TEXT SHOWN –
········

Document:

Exhibit 10.42

EMPLOYMENT AGREEMENT

EMPLOYMENT AGREEMENT dated March 1, 2003 (the "Agreement"), between Command
Security Corporation, a New York Corporation (the "Company"), and Martin C.
Blake, Jr. (the "Employee") supercedes the prior EMPLOYMENT AGREEMENT dated
March 20, 2000 and amendment dated March 20, 2002. This is a three-year
agreement commencing on April 1, 2003. In consideration of the mutual promises
set forth herein and the Employee's eleven years of service as Vice President of
Aviation Safeguards (eight with Command Security Corporation) the Company and
the Employee have entered into this Agreement regarding the Employee's
employment by Command Security Corporation as the Vice President of Command
Security Corporation's Aviation Safeguards Division (AVSA).

The following describes the specific terms and conditions of employment under
this Agreement:

1.    The Employee's role and responsibilities as Vice President of Aviation
      Safeguards is set forth in the Position Description, which has been
      provided to the Employee and which will be amended as appropriate by the
      Board of Directors of the Company, with notification to the Employee.

2.    The Employee's position reports directly to the Chairman of the Board or
      as determined by the Board of Directors.

3.    The Employee will receive a base salary of $2,876.87 per week (or
      $150,000.00 on an annualized basis). The Employee's base salary will be
      reviewed on April 1, 2004 and April 1, 2005.

4.    The Employee is entitled to a performance bonus of twenty percent of the
      AVSA pretax income above $672,000, prorated on a monthly basis, to be paid
      monthly with monthly adjustments during the first year of this agreement.
      The pretax income goal for year two and three of this agreement will be
      mutually agreed upon by the Company and the Employee prior to the
      respective fiscal year. The Employee's base salary and bonus will not
      exceed $300,000 in the first year (FY2004) of this agreement; and will not
      exceed the Employee's annual base salary and 100% of base salary in bonus
      in year two and three of this agreement. (Pretax income is derived from
      the AVSA Profit and Loss Statement and is represented by the line stating
      "net earnings (loss) for period". For the purpose of the Employee's
      performance bonus, corporate charge is five percent.)

········

SHORT PROBLEM 1 – What weekly base salary does the employment agreement set for the Employee?
The employment agreement and the entries that follow are unrelated material.

········

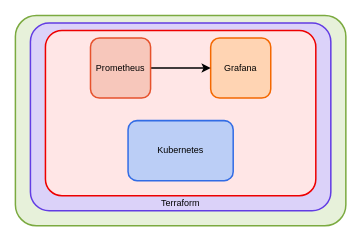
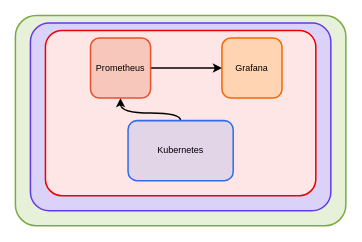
  <mxCell id="0" />
  <mxCell id="1" parent="0" />
  <mxCell id="2" value="" style="whiteSpace=wrap;html=1;rounded=1;shadow=0;glass=0;sketch=0;strokeWidth=2;strokeColor=#7baa40;fillColor=#e7f1da;arcSize=10;" vertex="1" parent="1"><mxGeometry x="20" y="20" width="440" height="280" as="geometry" /></mxCell>
  <mxCell id="3" value="" style="whiteSpace=wrap;html=1;rounded=1;shadow=0;glass=0;sketch=0;strokeColor=#623CE4;strokeWidth=2;fillColor=#dbd2f9;arcSize=10;" vertex="1" parent="1"><mxGeometry x="40" y="30" width="400" height="250" as="geometry" /></mxCell>
  <mxCell id="4" value="" style="whiteSpace=wrap;html=1;rounded=1;shadow=0;glass=0;sketch=0;strokeWidth=2;strokeColor=#EE0000;arcSize=10;fillColor=#ffe6e6;" vertex="1" parent="1"><mxGeometry x="60" y="40" width="360" height="220" as="geometry" /></mxCell>
- <mxCell id="6" value="Kubernetes" style="whiteSpace=wrap;html=1;rounded=1;strokeWidth=2;strokeColor=#326CE5;fillColor=#bbcef6;" vertex="1" parent="1"><mxGeometry x="170" y="160" width="140" height="80" as="geometry" /></mxCell>
- <mxCell id="7" value="&lt;div&gt;Grafana&lt;/div&gt;" style="whiteSpace=wrap;html=1;aspect=fixed;rounded=1;strokeWidth=2;strokeColor=#F46800;fillColor=#ffd4b3;shadow=0;glass=0;sketch=0;" vertex="1" parent="1"><mxGeometry x="280" y="50" width="80" height="80" as="geometry" /></mxCell>
+ <mxCell id="5" style="edgeStyle=orthogonalEdgeStyle;orthogonalLoop=1;jettySize=auto;html=1;exitX=0.5;exitY=0;exitDx=0;exitDy=0;entryX=0.5;entryY=1;entryDx=0;entryDy=0;strokeWidth=2;curved=1;" edge="1" parent="1" source="6" target="9"><mxGeometry relative="1" as="geometry"><Array as="points"><mxPoint x="240" y="150" /><mxPoint x="160" y="150" /></Array></mxGeometry></mxCell>
+ <mxCell id="6" value="Kubernetes" style="whiteSpace=wrap;html=1;rounded=1;strokeWidth=2;strokeColor=#326CE5;fillColor=#e1d5e7;" vertex="1" parent="1"><mxGeometry x="170" y="160" width="140" height="80" as="geometry" /></mxCell>
+ <mxCell id="7" value="&lt;div&gt;Grafana&lt;/div&gt;" style="whiteSpace=wrap;html=1;aspect=fixed;rounded=1;strokeWidth=2;strokeColor=#F46800;fillColor=#ffd4b3;shadow=0;glass=0;sketch=0;" vertex="1" parent="1"><mxGeometry x="295" y="50" width="80" height="80" as="geometry" /></mxCell>
  <mxCell id="8" style="edgeStyle=orthogonalEdgeStyle;orthogonalLoop=1;jettySize=auto;html=1;exitX=1;exitY=0.5;exitDx=0;exitDy=0;entryX=0;entryY=0.5;entryDx=0;entryDy=0;strokeWidth=2;curved=1;" edge="1" parent="1" source="9" target="7"><mxGeometry relative="1" as="geometry" /></mxCell>
  <mxCell id="9" value="Prometheus" style="whiteSpace=wrap;html=1;aspect=fixed;rounded=1;strokeWidth=2;strokeColor=#E6522C;fillColor=#f7c7bb;" vertex="1" parent="1"><mxGeometry x="120" y="50" width="80" height="80" as="geometry" /></mxCell>
- <mxCell id="10" value="Terraform" style="text;html=1;strokeColor=none;fillColor=none;align=center;verticalAlign=middle;whiteSpace=wrap;rounded=0;shadow=0;glass=0;sketch=0;" vertex="1" parent="1"><mxGeometry x="220" y="260" width="40" height="20" as="geometry" /></mxCell>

········

SHORT PROBLEM 2 – Filter the entries down to the lines that contain the string "Kubernetes", copying each such line in full.

REPLY 1 – $2,876.87 per week, or $150,000.00 on an annualized basis.

REPLY 2 –
- <mxCell id="6" value="Kubernetes" style="whiteSpace=wrap;html=1;rounded=1;strokeWidth=2;strokeColor=#326CE5;fillColor=#bbcef6;" vertex="1" parent="1"><mxGeometry x="170" y="160" width="140" height="80" as="geometry" /></mxCell>
+ <mxCell id="6" value="Kubernetes" style="whiteSpace=wrap;html=1;rounded=1;strokeWidth=2;strokeColor=#326CE5;fillColor=#e1d5e7;" vertex="1" parent="1"><mxGeometry x="170" y="160" width="140" height="80" as="geometry" /></mxCell>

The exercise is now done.